I am currently experiencing a number of changes in my life that I’m not real happy about. My daughter recently pointed to an old photograph of me and commented on how much hair I used to have. Over the past year I’ve noticed a subtle emergence of gray hair. I’ve also noticed that my body is not coping with the rigors of sport as well as it used to. I spend far too much time with my physio therapist.
Sensing my frustration with these changes, you can imagine my delight as I read about the positive transformation spoken of by the apostle Paul in 2Corinthians 4:16. Here Paul assures us, “Though outwardly, we are wasting away, yet inwardly we are being renewed day by day” (2Cor. 4:16).
What’s this transformation about? What are we being transformed into?
Paul answers, “(we) are being transformed into the likeness of Christ, with ever-increasing glory” (2Cor. 3:18).
We know from Romans 12 that there are things for us to do–there are things prescribed for us as we pursue Christ-likeness. In other words, growing in Christ-likeness requires our participation. But here’s the awesome thing: Growing in Christ-likeness does not depend upon your participation alone. The reason we can be confident in our spiritual progress is because God promises to help us along.

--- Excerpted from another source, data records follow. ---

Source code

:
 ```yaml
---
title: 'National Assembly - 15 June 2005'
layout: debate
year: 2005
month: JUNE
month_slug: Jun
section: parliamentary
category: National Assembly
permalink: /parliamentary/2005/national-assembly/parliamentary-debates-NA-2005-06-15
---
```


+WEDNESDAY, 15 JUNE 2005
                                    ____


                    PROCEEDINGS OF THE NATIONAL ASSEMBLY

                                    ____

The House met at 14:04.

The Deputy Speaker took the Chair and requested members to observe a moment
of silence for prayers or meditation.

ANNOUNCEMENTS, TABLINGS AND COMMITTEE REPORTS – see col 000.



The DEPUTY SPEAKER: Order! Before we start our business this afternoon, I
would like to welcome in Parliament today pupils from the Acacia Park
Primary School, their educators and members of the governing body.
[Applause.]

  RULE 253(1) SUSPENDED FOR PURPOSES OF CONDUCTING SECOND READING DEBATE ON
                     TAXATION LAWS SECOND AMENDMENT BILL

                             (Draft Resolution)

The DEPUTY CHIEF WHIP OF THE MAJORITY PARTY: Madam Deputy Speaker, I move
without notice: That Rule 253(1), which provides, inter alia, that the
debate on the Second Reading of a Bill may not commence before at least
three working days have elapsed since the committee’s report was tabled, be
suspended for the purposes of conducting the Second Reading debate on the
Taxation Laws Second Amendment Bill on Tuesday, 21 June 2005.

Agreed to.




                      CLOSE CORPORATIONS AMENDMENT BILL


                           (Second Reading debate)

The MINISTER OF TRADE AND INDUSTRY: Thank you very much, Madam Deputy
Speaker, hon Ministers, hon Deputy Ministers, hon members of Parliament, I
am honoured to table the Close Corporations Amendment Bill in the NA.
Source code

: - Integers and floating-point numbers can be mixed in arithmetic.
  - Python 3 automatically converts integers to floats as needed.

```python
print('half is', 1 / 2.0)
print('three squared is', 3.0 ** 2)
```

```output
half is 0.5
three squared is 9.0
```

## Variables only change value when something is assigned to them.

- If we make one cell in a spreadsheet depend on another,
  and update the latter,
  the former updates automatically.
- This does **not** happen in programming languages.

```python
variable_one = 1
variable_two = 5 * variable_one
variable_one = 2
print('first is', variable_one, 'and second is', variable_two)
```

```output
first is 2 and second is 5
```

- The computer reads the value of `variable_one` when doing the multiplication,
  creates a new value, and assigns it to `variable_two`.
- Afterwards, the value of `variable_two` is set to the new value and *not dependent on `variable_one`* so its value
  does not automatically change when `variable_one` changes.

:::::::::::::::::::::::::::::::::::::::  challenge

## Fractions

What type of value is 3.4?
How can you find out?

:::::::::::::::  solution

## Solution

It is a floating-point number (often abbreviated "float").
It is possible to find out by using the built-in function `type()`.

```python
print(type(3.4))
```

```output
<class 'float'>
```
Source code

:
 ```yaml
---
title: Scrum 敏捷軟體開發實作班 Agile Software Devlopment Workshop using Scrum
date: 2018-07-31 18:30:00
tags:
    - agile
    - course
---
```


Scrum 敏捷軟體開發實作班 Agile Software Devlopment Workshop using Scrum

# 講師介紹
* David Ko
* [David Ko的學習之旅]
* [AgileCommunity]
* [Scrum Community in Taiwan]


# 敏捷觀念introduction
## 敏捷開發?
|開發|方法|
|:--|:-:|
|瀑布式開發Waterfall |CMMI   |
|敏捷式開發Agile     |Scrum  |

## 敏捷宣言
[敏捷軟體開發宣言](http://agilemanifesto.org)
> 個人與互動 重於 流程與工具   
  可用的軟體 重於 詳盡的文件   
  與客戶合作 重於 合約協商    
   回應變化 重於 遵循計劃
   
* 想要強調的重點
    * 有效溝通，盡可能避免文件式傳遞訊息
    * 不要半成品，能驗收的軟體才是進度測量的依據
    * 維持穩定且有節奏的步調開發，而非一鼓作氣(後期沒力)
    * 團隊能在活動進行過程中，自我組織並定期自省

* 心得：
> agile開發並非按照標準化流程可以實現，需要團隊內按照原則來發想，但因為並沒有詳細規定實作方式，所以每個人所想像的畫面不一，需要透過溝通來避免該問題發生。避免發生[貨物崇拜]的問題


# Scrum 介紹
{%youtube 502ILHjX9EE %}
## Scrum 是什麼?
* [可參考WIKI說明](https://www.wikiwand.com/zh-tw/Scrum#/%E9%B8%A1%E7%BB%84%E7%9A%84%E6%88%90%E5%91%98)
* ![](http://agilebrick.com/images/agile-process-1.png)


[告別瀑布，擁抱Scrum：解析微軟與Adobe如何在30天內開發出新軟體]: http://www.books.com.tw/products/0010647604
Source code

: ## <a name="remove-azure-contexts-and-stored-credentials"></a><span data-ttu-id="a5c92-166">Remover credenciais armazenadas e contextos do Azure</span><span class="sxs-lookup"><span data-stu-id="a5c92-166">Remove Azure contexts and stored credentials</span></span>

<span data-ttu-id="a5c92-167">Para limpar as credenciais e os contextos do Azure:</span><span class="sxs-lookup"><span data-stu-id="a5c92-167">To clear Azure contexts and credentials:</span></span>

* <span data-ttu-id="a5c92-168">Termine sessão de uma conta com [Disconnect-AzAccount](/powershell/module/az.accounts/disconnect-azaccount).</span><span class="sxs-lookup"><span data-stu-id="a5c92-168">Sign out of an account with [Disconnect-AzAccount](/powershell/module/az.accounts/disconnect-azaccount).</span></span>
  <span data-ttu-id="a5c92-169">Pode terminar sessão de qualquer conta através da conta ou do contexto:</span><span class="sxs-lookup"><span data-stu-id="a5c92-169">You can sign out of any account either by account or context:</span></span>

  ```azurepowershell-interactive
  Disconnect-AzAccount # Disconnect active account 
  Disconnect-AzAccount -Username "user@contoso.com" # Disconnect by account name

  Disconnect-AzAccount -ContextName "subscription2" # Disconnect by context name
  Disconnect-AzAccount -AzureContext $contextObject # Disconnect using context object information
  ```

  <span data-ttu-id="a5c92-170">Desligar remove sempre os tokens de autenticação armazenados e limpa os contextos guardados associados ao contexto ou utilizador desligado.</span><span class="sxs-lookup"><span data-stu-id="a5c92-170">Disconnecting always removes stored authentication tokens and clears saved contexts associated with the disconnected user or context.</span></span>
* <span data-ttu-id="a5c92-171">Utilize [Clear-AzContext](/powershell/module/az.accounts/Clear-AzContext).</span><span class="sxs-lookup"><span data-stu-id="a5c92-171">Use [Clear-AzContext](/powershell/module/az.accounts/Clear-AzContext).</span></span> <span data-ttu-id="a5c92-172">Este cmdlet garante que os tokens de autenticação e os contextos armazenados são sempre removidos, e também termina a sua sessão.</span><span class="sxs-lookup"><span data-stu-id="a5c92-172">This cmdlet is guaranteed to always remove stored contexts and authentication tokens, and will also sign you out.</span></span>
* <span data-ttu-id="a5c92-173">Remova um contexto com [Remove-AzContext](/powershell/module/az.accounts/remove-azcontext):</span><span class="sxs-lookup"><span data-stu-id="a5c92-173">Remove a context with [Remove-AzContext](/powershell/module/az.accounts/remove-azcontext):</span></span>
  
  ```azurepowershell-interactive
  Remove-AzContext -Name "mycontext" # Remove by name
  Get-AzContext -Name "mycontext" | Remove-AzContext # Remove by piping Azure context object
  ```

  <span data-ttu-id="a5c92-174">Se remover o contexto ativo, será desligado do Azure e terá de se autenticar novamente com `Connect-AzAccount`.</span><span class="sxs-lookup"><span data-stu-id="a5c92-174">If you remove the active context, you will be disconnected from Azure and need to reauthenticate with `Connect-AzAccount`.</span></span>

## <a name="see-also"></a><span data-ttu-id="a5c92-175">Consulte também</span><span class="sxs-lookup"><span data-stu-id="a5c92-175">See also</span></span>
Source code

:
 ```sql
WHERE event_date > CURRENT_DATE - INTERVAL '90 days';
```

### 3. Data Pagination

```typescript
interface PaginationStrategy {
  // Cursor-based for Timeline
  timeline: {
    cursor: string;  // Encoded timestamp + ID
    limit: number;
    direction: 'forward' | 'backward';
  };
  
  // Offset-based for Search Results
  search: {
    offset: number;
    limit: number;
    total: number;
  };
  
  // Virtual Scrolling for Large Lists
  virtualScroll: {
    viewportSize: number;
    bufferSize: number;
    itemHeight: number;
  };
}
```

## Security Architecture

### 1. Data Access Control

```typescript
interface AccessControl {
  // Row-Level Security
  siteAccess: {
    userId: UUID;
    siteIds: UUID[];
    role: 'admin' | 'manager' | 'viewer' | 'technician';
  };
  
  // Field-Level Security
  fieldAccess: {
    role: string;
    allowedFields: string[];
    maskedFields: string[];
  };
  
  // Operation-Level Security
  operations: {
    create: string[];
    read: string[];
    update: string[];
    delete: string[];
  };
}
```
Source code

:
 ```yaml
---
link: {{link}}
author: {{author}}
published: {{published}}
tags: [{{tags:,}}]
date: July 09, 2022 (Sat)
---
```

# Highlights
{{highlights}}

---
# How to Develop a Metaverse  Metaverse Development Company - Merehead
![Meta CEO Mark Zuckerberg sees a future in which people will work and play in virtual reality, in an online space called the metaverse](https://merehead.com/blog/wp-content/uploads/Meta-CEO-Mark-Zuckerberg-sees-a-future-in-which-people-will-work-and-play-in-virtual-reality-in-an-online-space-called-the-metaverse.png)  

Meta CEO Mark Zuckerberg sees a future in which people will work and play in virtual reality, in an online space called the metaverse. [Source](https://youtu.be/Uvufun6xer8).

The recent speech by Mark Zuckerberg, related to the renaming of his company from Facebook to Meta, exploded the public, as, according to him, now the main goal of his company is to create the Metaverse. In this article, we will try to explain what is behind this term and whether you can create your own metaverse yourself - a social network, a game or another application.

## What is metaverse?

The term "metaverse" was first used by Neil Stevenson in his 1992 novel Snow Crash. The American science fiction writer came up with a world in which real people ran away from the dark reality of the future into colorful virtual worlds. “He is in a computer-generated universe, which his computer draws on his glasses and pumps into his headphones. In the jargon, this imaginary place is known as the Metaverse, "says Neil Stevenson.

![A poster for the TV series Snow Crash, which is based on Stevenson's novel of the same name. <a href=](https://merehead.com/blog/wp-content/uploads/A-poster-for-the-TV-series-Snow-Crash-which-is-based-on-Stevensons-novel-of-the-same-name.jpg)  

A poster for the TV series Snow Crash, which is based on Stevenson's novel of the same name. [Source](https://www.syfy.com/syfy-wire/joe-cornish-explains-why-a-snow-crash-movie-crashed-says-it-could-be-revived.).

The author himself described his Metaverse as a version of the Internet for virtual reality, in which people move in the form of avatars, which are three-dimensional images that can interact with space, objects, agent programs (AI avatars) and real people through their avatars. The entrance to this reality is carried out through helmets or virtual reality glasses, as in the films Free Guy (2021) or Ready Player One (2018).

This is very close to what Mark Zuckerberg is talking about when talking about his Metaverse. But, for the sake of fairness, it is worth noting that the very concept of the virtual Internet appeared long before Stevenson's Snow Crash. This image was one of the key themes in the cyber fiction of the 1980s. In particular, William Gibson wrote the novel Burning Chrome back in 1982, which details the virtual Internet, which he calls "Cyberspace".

When Paul says that we “are being transformed into Christ’s likeness with ever-increasing glory“, he says in the same sentence that this “comes from the Lord, who is the Spirit” (2Cor. 3:18).
Now, someone might ask, “Why do I need to change? Doesn’t God accept me the way I am?”
Yes, God receives you as you are, but He does not leave you the way He finds you.
Through the prophet Ezekiel, the Lord says, “I will sprinkle clean water on you, and you will be clean; I will cleanse you from all your impurities, and from all your idols. I will give you a new heart and put a new spirit in you” (Ezek. 36:25, 26).
By His grace, God saves impoverished souls, and in His love He does not leave us as impoverished souls.
He cleanses us. He imparts new qualities to us. In short, God changes us.
And so, even as I mourn the breakdown of my physical body, I rejoice at the inward transformation that is taking place. And as I struggle to help this process along with my imperfect devotion to Christ, I am consoled by the fact that God is nevertheless changing me.
As the hymn writer well puts it, “Tis grace has brought me safe thus far, and grace will lead me home.” Amazing Grace!